── RECORDS SUPPLIED ──

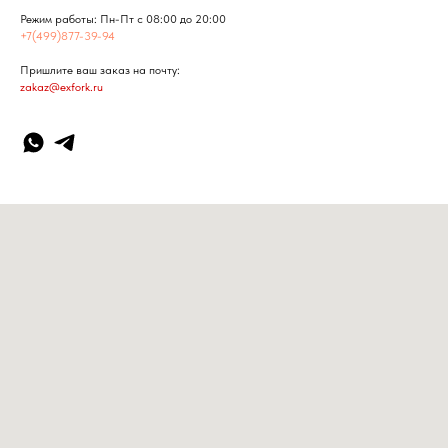
Режим работы: Пн-Пт с 08:00 до 20:00
+7(499)877-39-94
Пришлите ваш заказ на почту:
zakaz@exfork.ru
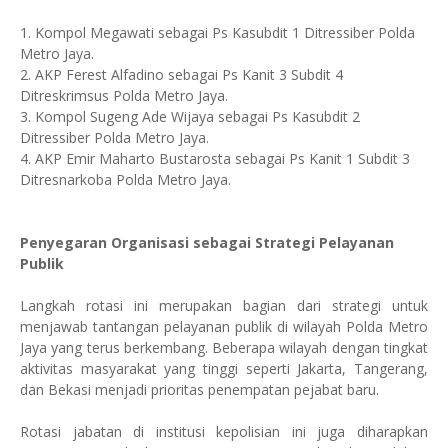
1. Kompol Megawati sebagai Ps Kasubdit 1 Ditressiber Polda
Metro Jaya.
2. AKP Ferest Alfadino sebagai Ps Kanit 3 Subdit 4
Ditreskrimsus Polda Metro Jaya.
3. Kompol Sugeng Ade Wijaya sebagai Ps Kasubdit 2
Ditressiber Polda Metro Jaya.
4. AKP Emir Maharto Bustarosta sebagai Ps Kanit 1 Subdit 3
Ditresnarkoba Polda Metro Jaya.
Penyegaran Organisasi sebagai Strategi Pelayanan
Publik
Langkah rotasi ini merupakan bagian dari strategi untuk
menjawab tantangan pelayanan publik di wilayah Polda Metro
Jaya yang terus berkembang. Beberapa wilayah dengan tingkat
aktivitas masyarakat yang tinggi seperti Jakarta, Tangerang,
dan Bekasi menjadi prioritas penempatan pejabat baru.
Rotasi jabatan di institusi kepolisian ini juga diharapkan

───

## [TASK GOAL]
In the records above, find the lines containing "Ditressiber" and copy them.

## [SOLUTION]
1. Kompol Megawati sebagai Ps Kasubdit 1 Ditressiber Polda
Ditressiber Polda Metro Jaya.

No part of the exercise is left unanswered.